9y.o: “Mom, how many eggs can make an omelette?”
Me: “Well,-“
9: “-I mean, if eggs break, can you still use them?”
Me: …
9: Like, if they smashed all over a floor, could you still make them?”
Me: …
9: “Yeah, so…how do you clean eggs off a floor?”
Take your age, multiply it by 3, divide that number by 3. That’s how old you are.
Parenting is all about multitasking. Like trying to brush your teeth while you’re rock climbing.
Hey girl, did it hurt? Did it hurt when you had to use your fingernails to rip through the dense layers of sediment on your way up from Hell
Watching my kid pick his nose is disgusting. He wipes the boogers on his shirt instead of the closest cat like a normal person.
[First date]
Me: “So, what do you do?”
Date: “I’m a librarian.”
Me: “Oh, my bad.”
*Whispers for the entire rest of the date*
You’re 11. RT @pepsi: A Pepsi party means _____. #LiveForNow
Why aren’t the people in old timey photos ever smiling? Because they were in constant danger of getting eaten by dinosaurs.
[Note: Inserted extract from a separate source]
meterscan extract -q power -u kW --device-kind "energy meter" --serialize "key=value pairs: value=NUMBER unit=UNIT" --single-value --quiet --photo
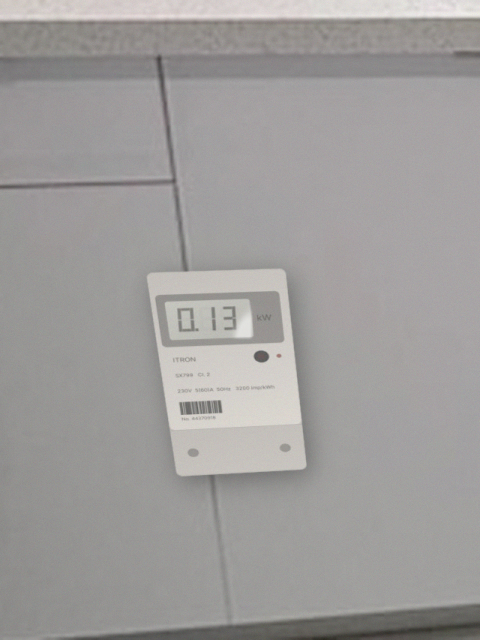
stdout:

READ A BOOK.
I drove by two different First Baptist churches today.
One of them is lying.
Asked 4 how pre school was and she said Jake did a bad thing and made Freya cry and when I asked 4 what Jake did she said she couldn’t remember and went to play with her Barbie and now I’m expected to just carry on my life not knowing what went down between Jake & Freya
NO MATTER HOW MANY ALIENS BIT SCULLY SHE STUCK TO HER GUNS LIKE “NO THESE ARE SCIENCE BITES”. KINDA GOTTA RESPECT THAT.
when my daughter asks me how much more dinner she needs to eat to get dessert i like to answer in abstract quantities like ‘the average weight of joy’ or ‘seven sunsets’ to teach her that life often doesn’t make sense and also quit sassing me and eat your peas, kid.
[me as a ninja]
[a smoke ball is thrown in a park]
[when the smoke clears, all of the dogs in the park have stealthily been petted]
I wonder if serial killers ever leave their knives on the edge of the sink in case they may want to commit two murders.
Got a lifetime ban from Target for spending less than $20
I made my will yesterday and had to make my lawyer the beneficiary because my estate will just about cover his bill
got bored and went to Home Depot wearing an orange apron to see how good i am at making up answers to peoples home repair questions
Wife: Did you pick up the book I asked you to get?
Me: Yes
Wife: Where did you go?
Me: Narnes & Boble
Wife: Did you say Barnes & Noble?
Me: Maybe
In WWII soldiers left burlesque magazines around so if an enemy found it he’d yell “HOt DOG” then howl like a wolf & give away his position
Mud season creeps up on us every year, destroying hearts and minds as well as light grey carpeting.